Shenzhou-20 Ditunda Pulang karena Dampak Debris di Stasiun Luar Angkasa
Sains
Astronomi dan Penjelajahan Luar Angkasa
05 Nov 2025
284 dibaca
2 menit

Rangkuman 15 Detik
Misi Shenzhou-20 ditunda demi keselamatan astronaut.
Dampak debris luar angkasa menjadi perhatian utama dalam misi luar angkasa.
Latihan pendaratan dan kesiapan darurat merupakan bagian penting dari misi luar angkasa.
China menunda kepulangan dari misi luar angkasa Shenzhou-20 setelah dugaan benturan oleh sampah ruang angkasa kecil ditemukan pada kendaraan pengembalian. China Manned Space Agency menyatakan bahwa langkah penundaan ini diambil demi keselamatan para astronot dan keberhasilan misi.
Saat ini, ada dua kendaraan luar angkasa yang terdok secara bersamaan di stasiun luar angkasa China yang bernama Tiangong. Kapsul pengembalian Shenzhou-20 yang menjadi kendaraan pulang para astronot diperkirakan menjadi bagian yang terdampak dampak benturan tersebut.
Tiga astronot Shenzhou-20 yang berada di orbit sejak April 2023 yaitu Chen Dong, Wang Jie, dan Chen Zhongrui, direncanakan kembali ke Bumi dengan mendarat di Dongfeng, Inner Mongolia. Namun, perencanaan ini harus diubah karena adanya risiko dampak kerusakan akibat debris.
Selain itu, dalam beberapa hari terakhir, kru baru juga telah tiba dan dilakukan serah terima kunci fasilitas di stasiun luar angkasa Tiangong. Persiapan menghadapi pendaratan sudah dilakukan oleh tim di lokasi dengan latihan dan tes dukungan medis serta komunikasi secara intensif.
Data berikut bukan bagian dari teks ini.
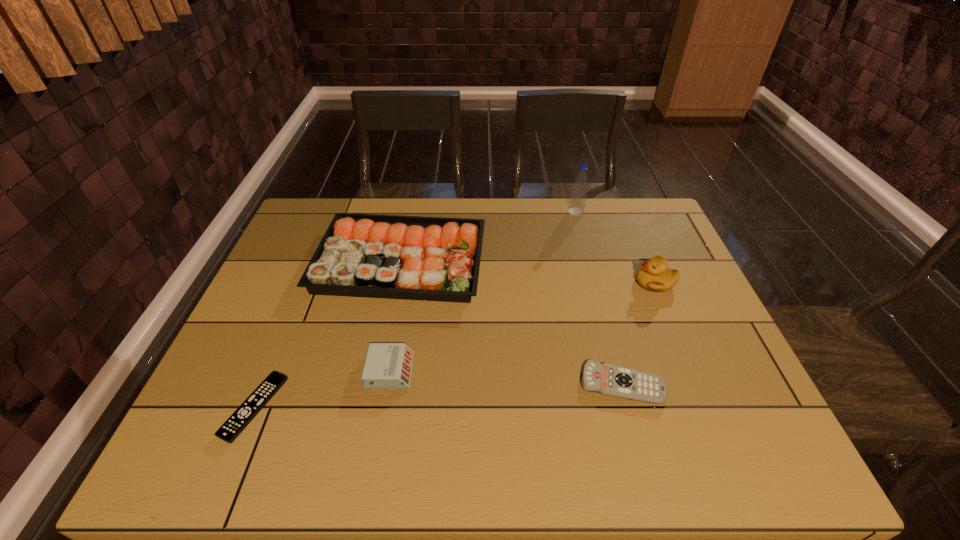
The height and width of the screenshot is (540, 960). What are the coordinates of `vacant space situated 0.370m on the front of the farthest object` in the screenshot? It's located at (599, 295).

This screenshot has width=960, height=540. I want to click on free space located 0.320m on the front-facing side of the fifth shortest object, so click(x=521, y=282).

I want to click on free location located 0.230m on the front-facing side of the fifth shortest object, so click(553, 282).

Locate an element on the screen. The width and height of the screenshot is (960, 540). vacant position located on the front-facing side of the fifth shortest object is located at coordinates (617, 282).

Where is `vacant space situated 0.100m on the front of the fourth shortest object`? The image size is (960, 540). vacant space situated 0.100m on the front of the fourth shortest object is located at coordinates (386, 336).

What are the coordinates of `vacant region located on the left of the third shortest object` in the screenshot? It's located at (311, 370).

Locate an element on the screen. vacant region located 0.240m on the left of the taller remote control is located at coordinates (474, 384).

At what (x,y) coordinates should I click in order to perform the action: click on vacant space situated 0.390m on the right of the left remote control. Please return your answer as a coordinate pair (x, y). This screenshot has width=960, height=540. Looking at the image, I should click on (460, 408).

Where is `water bottle that is positioned at the far edge`? The image size is (960, 540). water bottle that is positioned at the far edge is located at coordinates (579, 194).

Find the location of a particular element. This screenshot has width=960, height=540. platter located at the far edge is located at coordinates (360, 255).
Kini, pihak berwenang sedang melakukan analisa dampak dan penilaian risiko terkait benturan debris ini untuk menentukan waktu aman bagi misi Shenzhou-20 kembali ke Bumi agar seluruh proses pendaratan berjalan lancar dan aman.
Analisis Ahli
Dr. Li Wei (Astrofisikawan)
Penundaan ini adalah langkah yang bijak karena debris kecil di orbit bisa menyebabkan kerusakan fatal pada kendaraan luar angkasa, meskipun ukurannya kecil. Ini menegaskan kebutuhan terhadap sistem deteksi dan mitigasi debris yang lebih mutakhir.